Ela morava muito longe e mantínhamos um relacionamento à distância. As poucas vezes que a encontrei pessoalmente hoje considero como as lembranças que me mantém vivo, determinado para novos encontros e disposto a dar a felicidade que ela merece. Não é por ser suicida ou não que essa motivação especial existe em mim, mas sim, pelo real sentimento de amor que senti pela primeira vez estando com alguém, onde cuidar de uma pessoa e estar disposto a isso se torna a parte mais agradável da rotina. Com isso, mesmo se Yuko saísse da minha vida, a saída de Lisa seria um impacto fatal. Mas ainda assim quero ajudar Yuko, assim como também quero cuidar de Lisa pro resto da vida.

Passaram-se alguns dias depois do último encontro pós-sessão, e naquele dia em específico, vi Yuko chegando mais animada na clínica, com sorrisos muito mínimos no rosto e expressões curiosas. Por onde quer que passe, seu visual e estilo de muito nicho em grupos introvertidos e amantes da cultura musical pop indie chamava muita atenção, chegando a ter riscos maiores de assedio ou preconceito direto e indireto.

Eu ficava ali, no vazio daquela sala todos os dias de sessão, esperando ela terminar a sua enquanto jogava um minigame de cálculos matemáticos, que incentivava meu raciocínio lógico e mental de forma mais instantânea. Era uma espera de mais ou menos 1 hora, e às vezes o tédio fugia tanto do meu corpo a ponto de abrir a porta e me fazer sair dali sozinho por si só. Como se já não bastasse o tédio da indecisão na produtividade diária, ainda passava por mais aquilo.

Toda vez que ela saía da sessão eu ficava na parte superior da escada, pronto pra sair.

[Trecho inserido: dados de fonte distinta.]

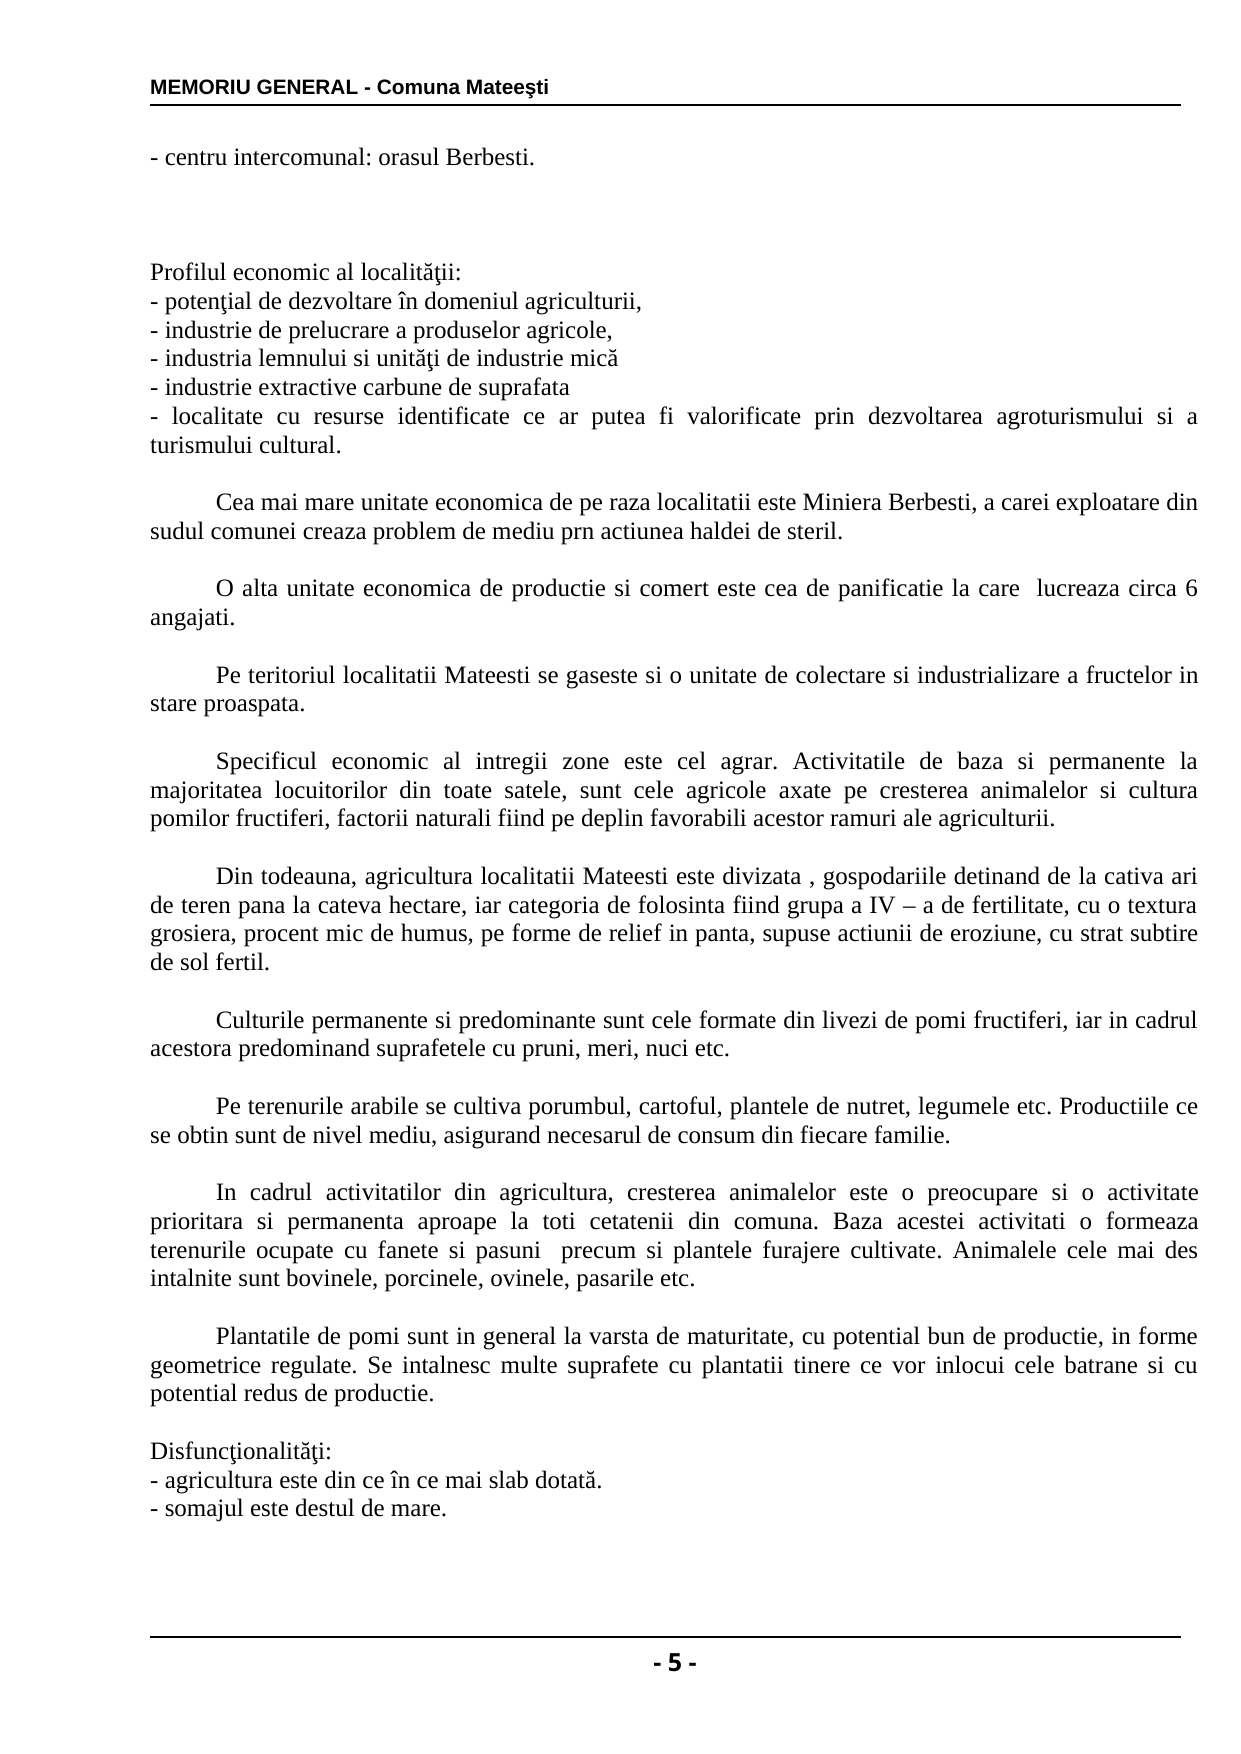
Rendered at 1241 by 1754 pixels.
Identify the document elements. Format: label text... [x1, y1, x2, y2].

text Profilul economic al localităţii: [150, 257, 1200, 286]
text Disfuncţionalităţi: [150, 1436, 1200, 1465]
text Din todeauna, agricultura localitatii Mateesti este divizata , gospodariile detinand de la cativa ari de teren pana la cateva hectare, iar categoria de folosinta fiind grupa a IV – a de fertilitate, cu o textura grosiera, procent mic de humus, pe forme de relief in panta, supuse actiunii de eroziune, cu strat subtire de sol fertil. [150, 861, 1200, 976]
text - industrie de prelucrare a produselor agricole, [150, 315, 1200, 343]
text Culturile permanente si predominante sunt cele formate din livezi de pomi fructiferi, iar in cadrul acestora predominand suprafetele cu pruni, meri, nuci etc. [150, 1005, 1200, 1062]
text - somajul este destul de mare. [150, 1493, 1200, 1522]
text - agricultura este din ce în ce mai slab dotată. [150, 1465, 1200, 1493]
text - industria lemnului si unităţi de industrie mică [150, 343, 1200, 372]
text Specificul economic al intregii zone este cel agrar. Activitatile de baza si permanente la majoritatea locuitorilor din toate satele, sunt cele agricole axate pe cresterea animalelor si cultura pomilor fructiferi, factorii naturali fiind pe deplin favorabili acestor ramuri ale agriculturii. [150, 746, 1200, 832]
text Plantatile de pomi sunt in general la varsta de maturitate, cu potential bun de productie, in forme geometrice regulate. Se intalnesc multe suprafete cu plantatii tinere ce vor inlocui cele batrane si cu potential redus de productie. [150, 1321, 1200, 1407]
text Pe teritoriul localitatii Mateesti se gaseste si o unitate de colectare si industrializare a fructelor in stare proaspata. [150, 660, 1200, 717]
text O alta unitate economica de productie si comert este cea de panificatie la care lucreaza circa 6 angajati. [150, 573, 1200, 631]
text - industrie extractive carbune de suprafata [150, 372, 1200, 401]
text - potenţial de dezvoltare în domeniul agriculturii, [150, 286, 1200, 315]
text Pe terenurile arabile se cultiva porumbul, cartoful, plantele de nutret, legumele etc. Productiile ce se obtin sunt de nivel mediu, asigurand necesarul de consum din fiecare familie. [150, 1091, 1200, 1148]
text - centru intercomunal: orasul Berbesti. [150, 142, 1200, 171]
text In cadrul activitatilor din agricultura, cresterea animalelor este o preocupare si o activitate prioritara si permanenta aproape la toti cetatenii din comuna. Baza acestei activitati o formeaza terenurile ocupate cu fanete si pasuni precum si plantele furajere cultivate. Animalele cele mai des intalnite sunt bovinele, porcinele, ovinele, pasarile etc. [150, 1177, 1200, 1292]
text - localitate cu resurse identificate ce ar putea fi valorificate prin dezvoltarea agroturismului si a turismului cultural. [150, 401, 1200, 458]
text Cea mai mare unitate economica de pe raza localitatii este Miniera Berbesti, a carei exploatare din sudul comunei creaza problem de mediu prn actiunea haldei de steril. [150, 487, 1200, 545]
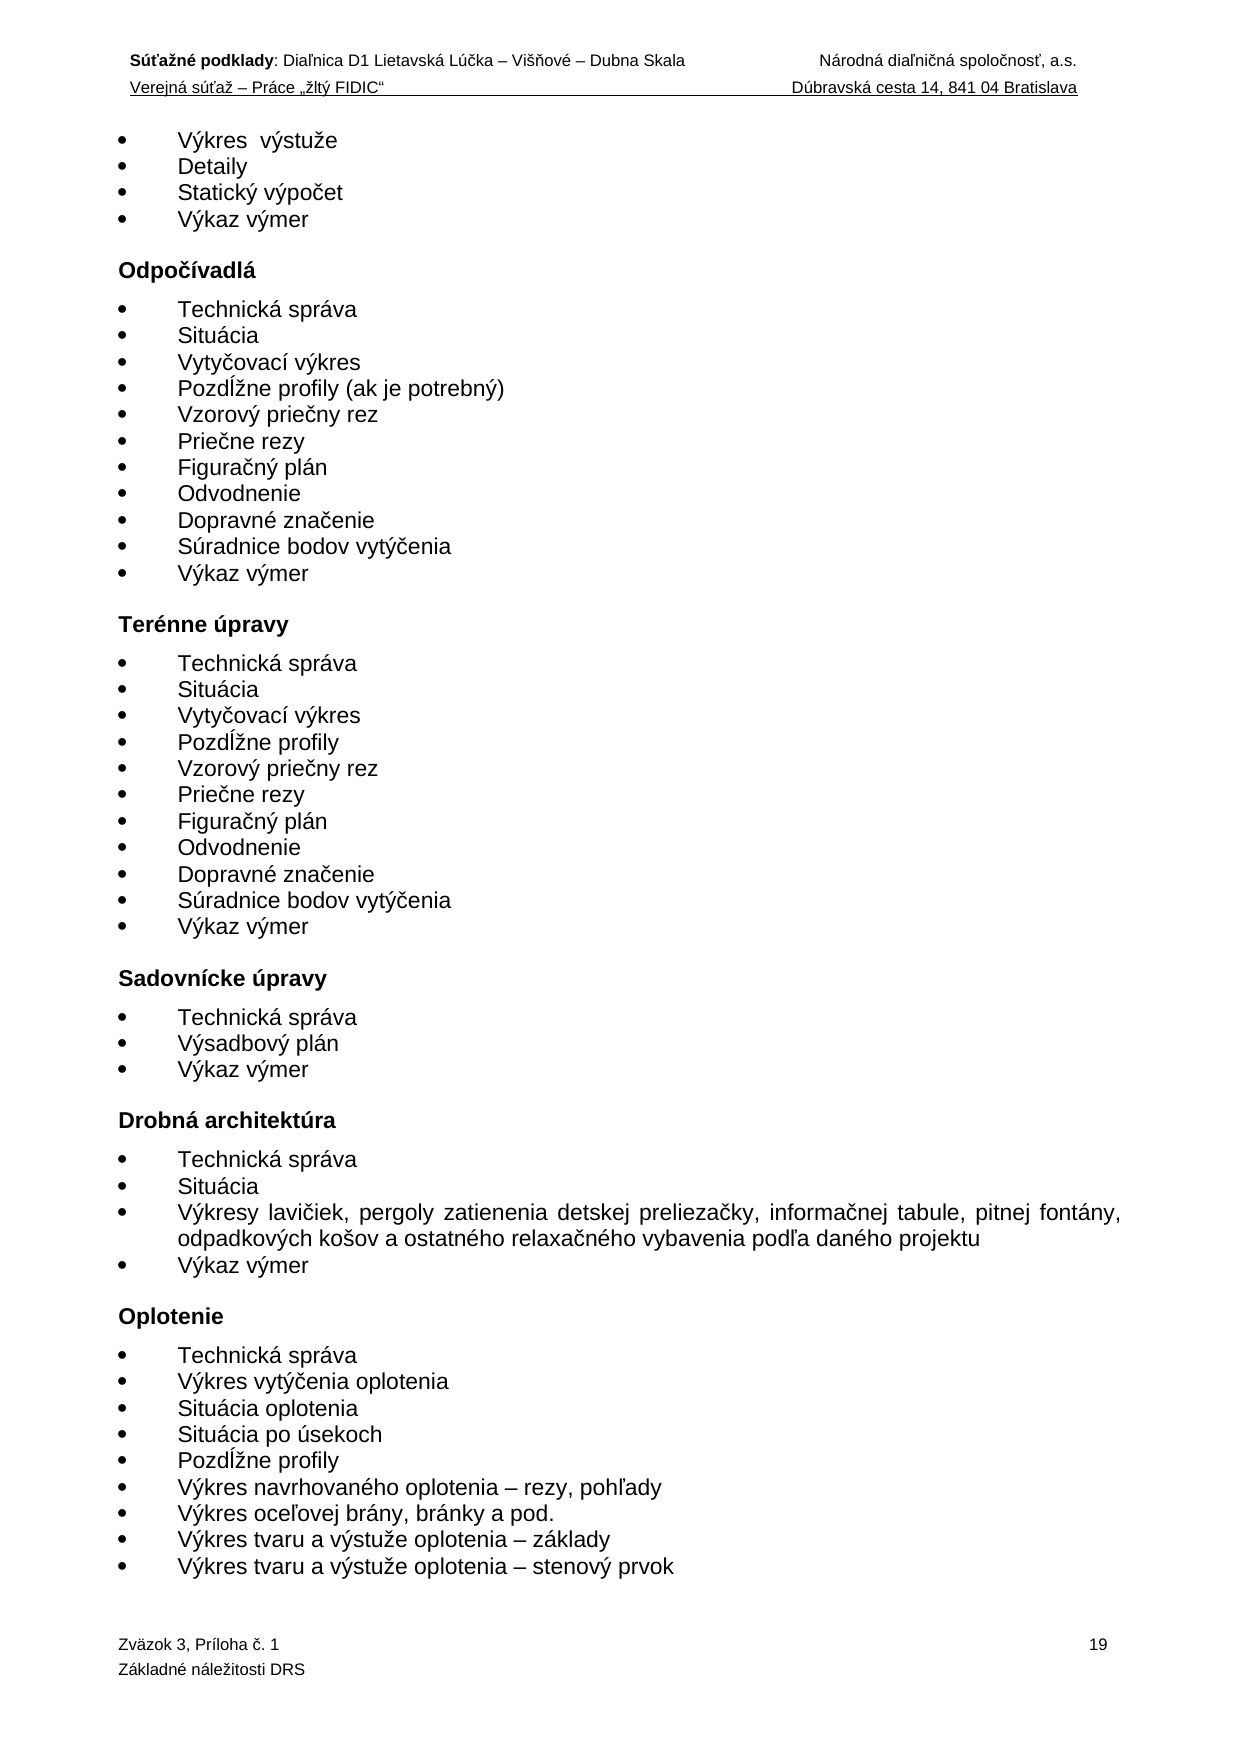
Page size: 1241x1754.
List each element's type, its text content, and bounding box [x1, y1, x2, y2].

list Vzorový priečny rez [118, 401, 1122, 428]
list Technická správa [118, 1003, 1122, 1030]
list Dopravné značenie [118, 861, 1122, 887]
list Technická správa [118, 650, 1122, 676]
list Výkresy lavičiek, pergoly zatienenia detskej preliezačky, informačnej tabule, pitnej fontány, odpadkových košov a ostatného relaxačného vybavenia podľa daného projektu [118, 1199, 1122, 1252]
list Odvodnenie [118, 834, 1122, 861]
text Drobná architektúra [118, 1107, 1122, 1134]
list Vzorový priečny rez [118, 755, 1122, 781]
list Výkres vytýčenia oplotenia [118, 1368, 1122, 1395]
list Pozdĺžne profily (ak je potrebný) [118, 375, 1122, 401]
list Dopravné značenie [118, 507, 1122, 533]
list Odvodnenie [118, 480, 1122, 507]
list Figuračný plán [118, 808, 1122, 834]
list Situácia [118, 322, 1122, 349]
list Vytyčovací výkres [118, 349, 1122, 375]
list Výkaz výmer [118, 913, 1122, 939]
list Výkres navrhovaného oplotenia – rezy, pohľady [118, 1474, 1122, 1500]
text Terénne úpravy [118, 611, 1122, 637]
list Technická správa [118, 1146, 1122, 1173]
list Výkres tvaru a výstuže oplotenia – stenový prvok [118, 1553, 1122, 1579]
list Výkaz výmer [118, 559, 1122, 586]
list Súradnice bodov vytýčenia [118, 533, 1122, 559]
text Oplotenie [118, 1303, 1122, 1329]
list Situácia [118, 676, 1122, 702]
text Sadovnícke úpravy [118, 964, 1122, 991]
list Technická správa [118, 1342, 1122, 1368]
list Detaily [118, 153, 1122, 179]
list Výkres výstuže [118, 127, 1122, 153]
list Pozdĺžne profily [118, 729, 1122, 755]
list Výkaz výmer [118, 206, 1122, 232]
list Výsadbový plán [118, 1030, 1122, 1056]
list Situácia oplotenia [118, 1395, 1122, 1421]
list Situácia po úsekoch [118, 1421, 1122, 1447]
list Výkres tvaru a výstuže oplotenia – základy [118, 1526, 1122, 1553]
list Súradnice bodov vytýčenia [118, 887, 1122, 913]
list Technická správa [118, 296, 1122, 322]
list Vytyčovací výkres [118, 702, 1122, 729]
list Pozdĺžne profily [118, 1447, 1122, 1474]
list Priečne rezy [118, 428, 1122, 454]
list Situácia [118, 1173, 1122, 1199]
list Figuračný plán [118, 454, 1122, 480]
list Výkaz výmer [118, 1252, 1122, 1278]
text Odpočívadlá [118, 257, 1122, 283]
list Výkaz výmer [118, 1056, 1122, 1082]
list Priečne rezy [118, 781, 1122, 808]
list Výkres oceľovej brány, bránky a pod. [118, 1500, 1122, 1526]
list Statický výpočet [118, 179, 1122, 206]
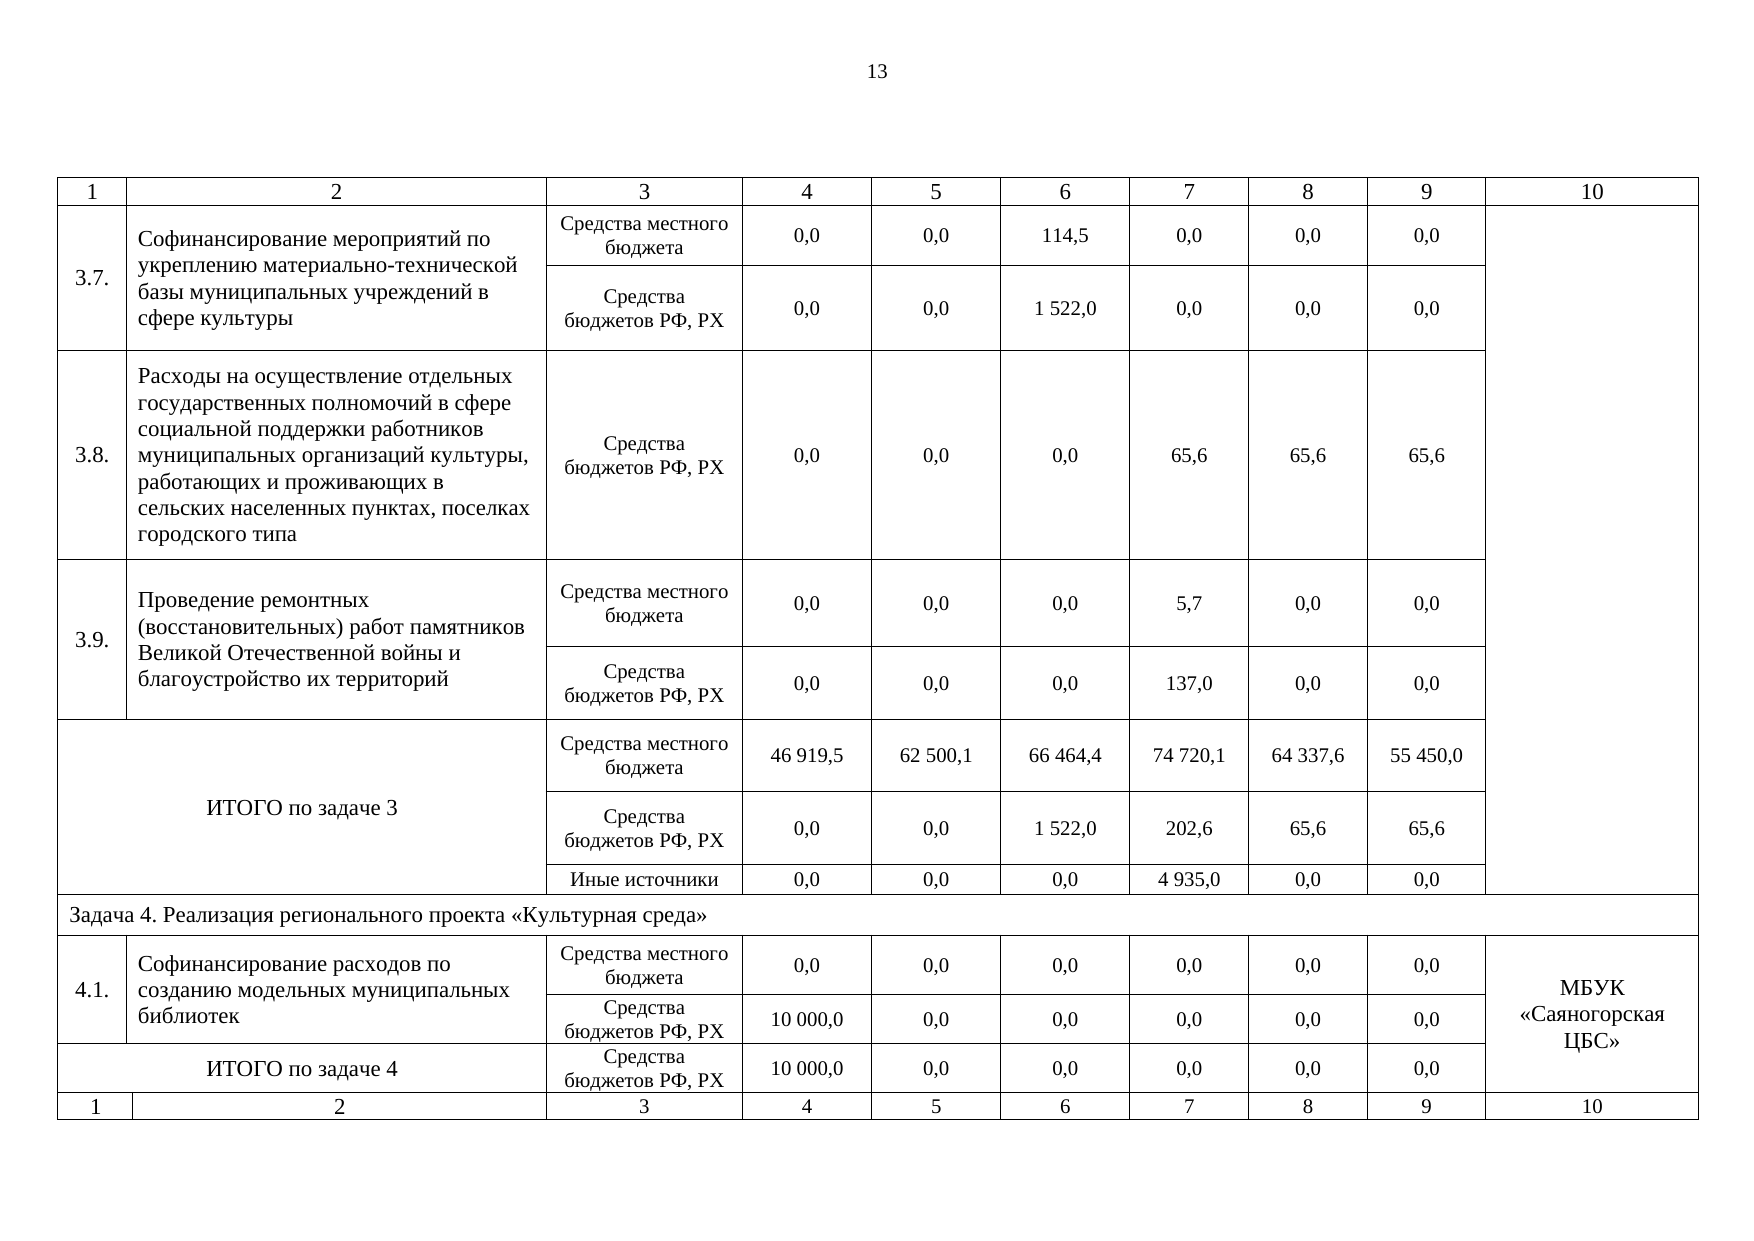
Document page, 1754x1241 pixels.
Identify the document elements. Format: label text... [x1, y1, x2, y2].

Ela já tinha uma mania juvenil de me deixar sair primeiro, como uma forma de delicadeza barata:

-- Primeiro as madames... - disse ela com risadinhas no rosto

Nessa hora eu fiz questão de ser alvo da piada. Era uma mudança nítida de humor da primeira vez para aquela. Ela ria mais, interagia mais. Mas continuava falando loucuras e pensamentos suicidas, como se aquilo fosse normal e fizesse parte do seu estilo de vida. Era errado eu ouvir tudo aquilo e ficar quieto, mas, querendo ou não, eu entendia todo aquele sentimento, pois já havia passado muitas vezes por ele.

A partir daquele momento, me vinha a mente os 3 tipos de suicida: os que só pensam no ato durante momentos de desespero (como eu), os que pensam com frequência sempre quando estão tristes (como Lisa), e os que carregam o pensamento de forma corriqueira, na alegria ou na tristeza (como Yuko). De fato, o caso dela era o mais grave até então, pois parecia uma execução muito mais provável e prevista, o que era o tipo de coisa que eu evitava imaginar e me preocupava em evitar a cada momento; a cada passo ao andar com aquela garota.

Foi durante o caminhar daquele dia que ela parou em frente a uma lanchonete e ligou para a mãe, perguntando se podia tomar um suco. A mãe aceitou, e eu não tinha opção a não ser acompanha-la. Era uma lanchonete muito simples, tanto a ponto de não haver higiene suficiente. O cheiro do local não era dos mais agradáveis assim como a expressão de quem estava por ali, isto é, nada além de pedreiros em horário de almoço ou pessoas de face preocupada, como se estivessem com a cabeça cheia de compromissos. Eu e Yuko parecíamos forasteiros, numa cidade tomada pelo desânimo de seus moradores.